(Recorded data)
────────────────
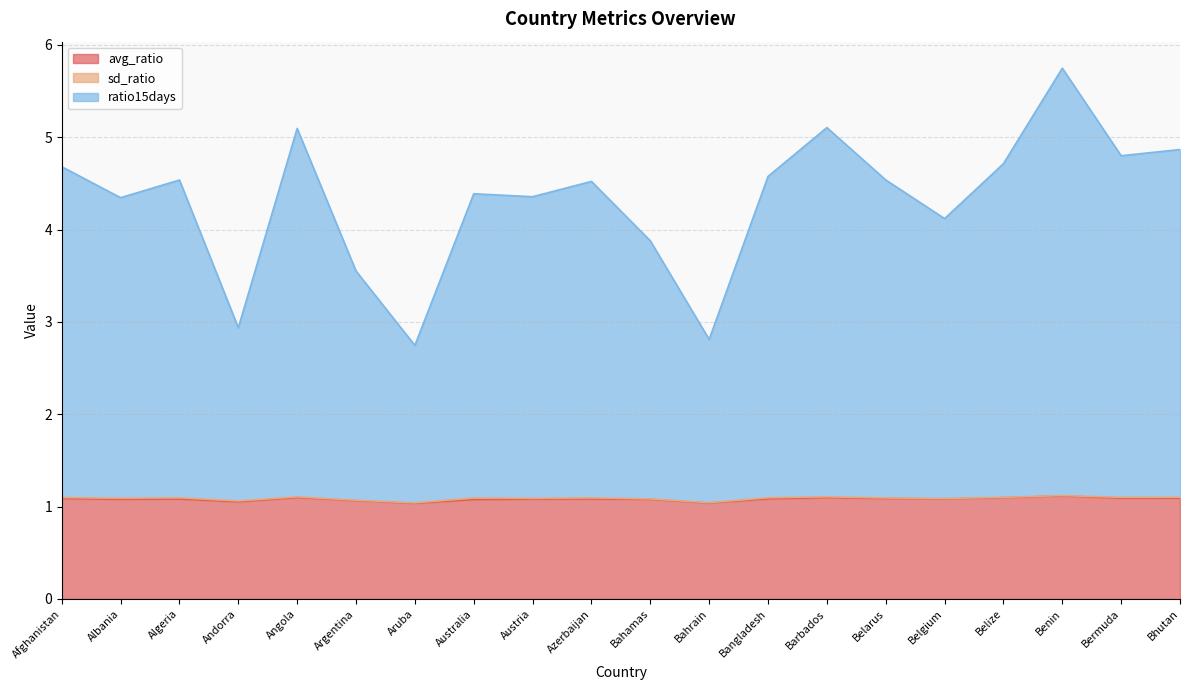

The ratio15days series shows 4.5 at Algeria. True or false?

True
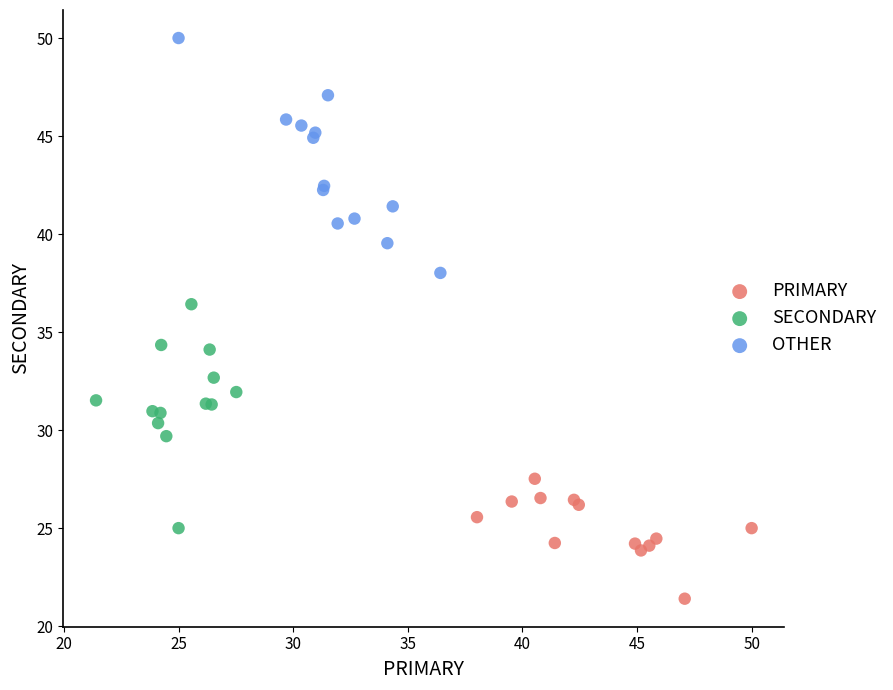

Which series reaches the minimum Y coordinate?

PRIMARY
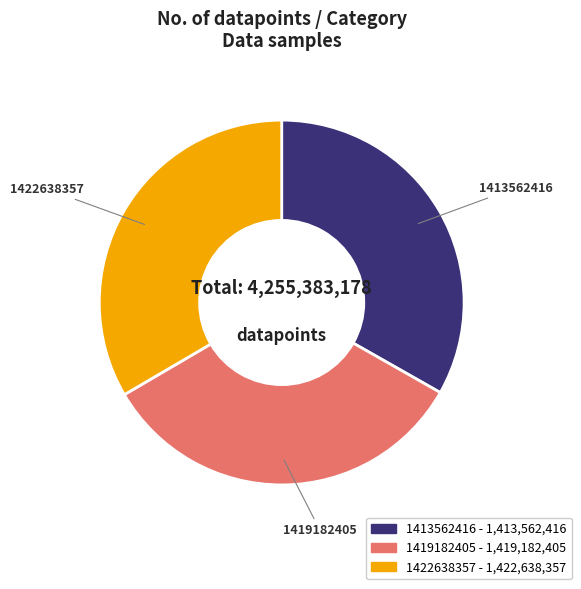

Is 1419182405 the majority of the pie?

No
────────────────
* WORK ORDER
Count how many lines of the items above contain the string "series". Reply with only that number.

* TASK ANSWER
2